**Required task**
In the financial statement excerpt, what is the per-share exercise price of the Golden State warrants?

**Excerpted text**
—————
The accompanying consolidated condensed financial statements have been prepared in conformity with U.S. GAAP, which contemplate the continuation of the Company as a going concern and the realization of assets and satisfaction of liabilities in the normal course of business. The carrying amounts of assets and liabilities presented in the consolidated financial statements do not necessarily purport to represent realizable or settlement values. The consolidated condensed financial statements do not include any adjustment that might result from the outcome of this uncertainty.

 

 F-8 

 

  

Under the terms of the Golden State Equity Investors, Inc (“Golden State”) 4.75% Convertible Debenture due on December 31, 2016, subsequently extended to June 1, 2017, Golden State is obligated to submit conversion notices in an amount such that Golden State receives 1% of the outstanding shares of the Company every calendar quarter for a period of one year. In connection with each conversion, Golden State is expected to simultaneously exercise a percentage of warrants equal to the percentage of the principal being converted. The warrants are exercisable at $381.50 per share. The number of warrants exercisable is subject to certain beneficial ownership limitations contained in the 4.75% Convertible Debenture (“the Beneficial Ownership Limitations”). The Beneficial Ownership Limitations prevent Golden State from converting on the 4.75% Convertible Debenture or exercising warrants if such conversion or exercise would cause Golden State’s holdings to exceed 9.99% of the Company’s issued and outstanding common stock. Subject to the Beneficial Ownership Limitations and provided that Golden State is able to sell the shares under Rule 144, Golden State is required to convert $85.71 of the 4.75% Convertible Debenture and exercise 857 warrants per month. Based upon the current stock price, the issued and outstanding shares as of September 30, 2016 and ignoring the impact of the Beneficial Ownership Limitations, the Company may receive up to $327,000 per month in funding for the duration of the debenture from Golden State as a result of warrant exercises. Additionally, the Company has issued 1,481,754,533 common shares of the authorized 1,500,000,000 common shares, leaving a balance of 18,245,467 common shares available to be issued.
—————
**Data section**
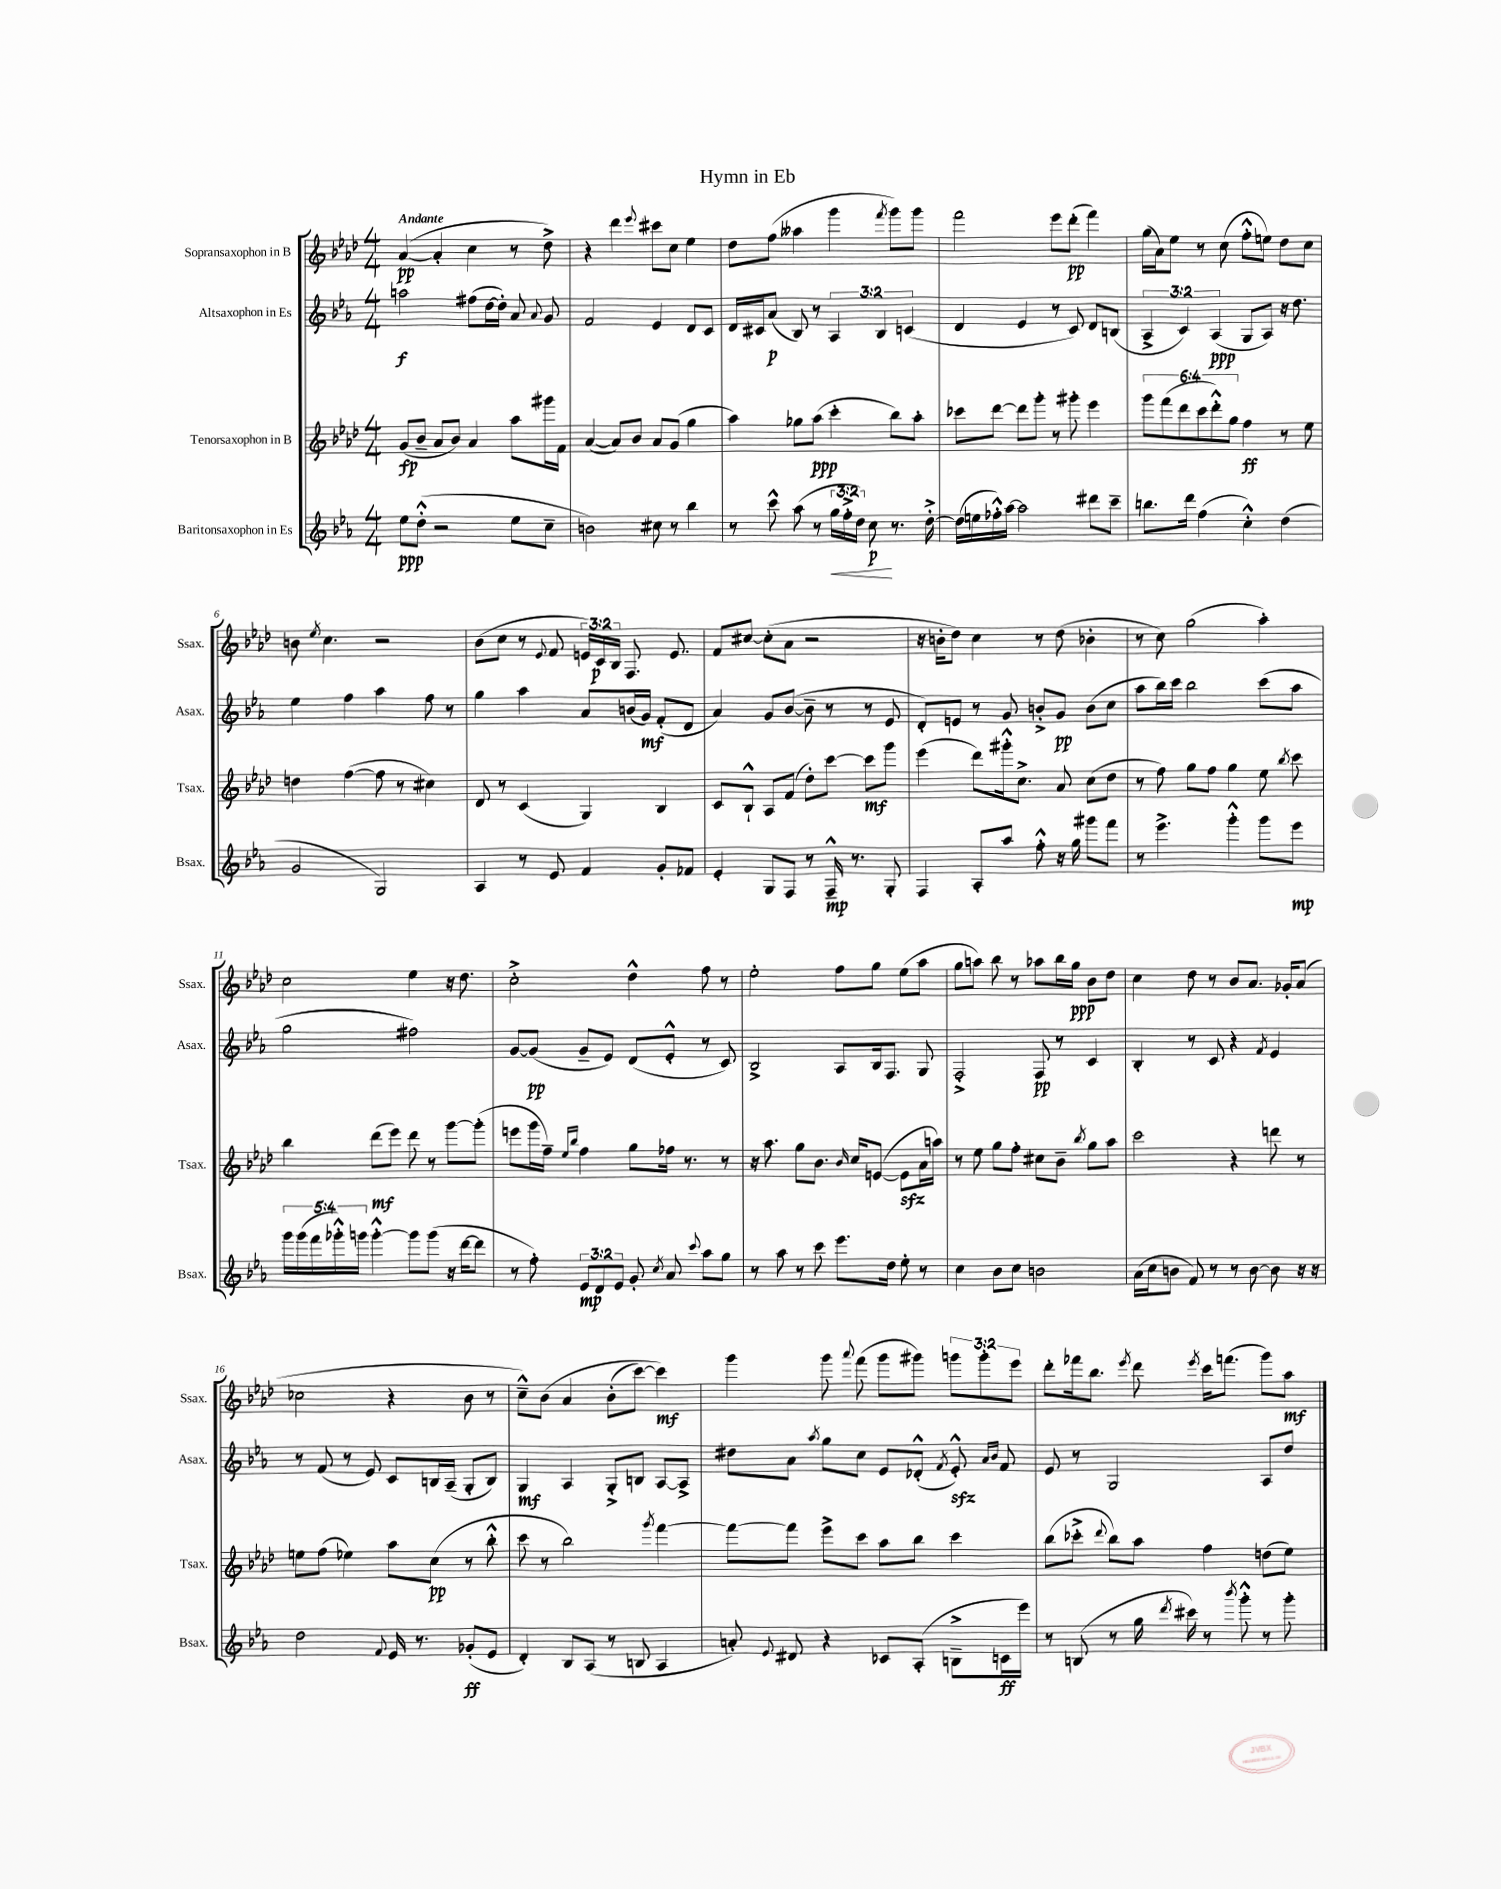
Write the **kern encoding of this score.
—————
**Reply**
$381.50 per share.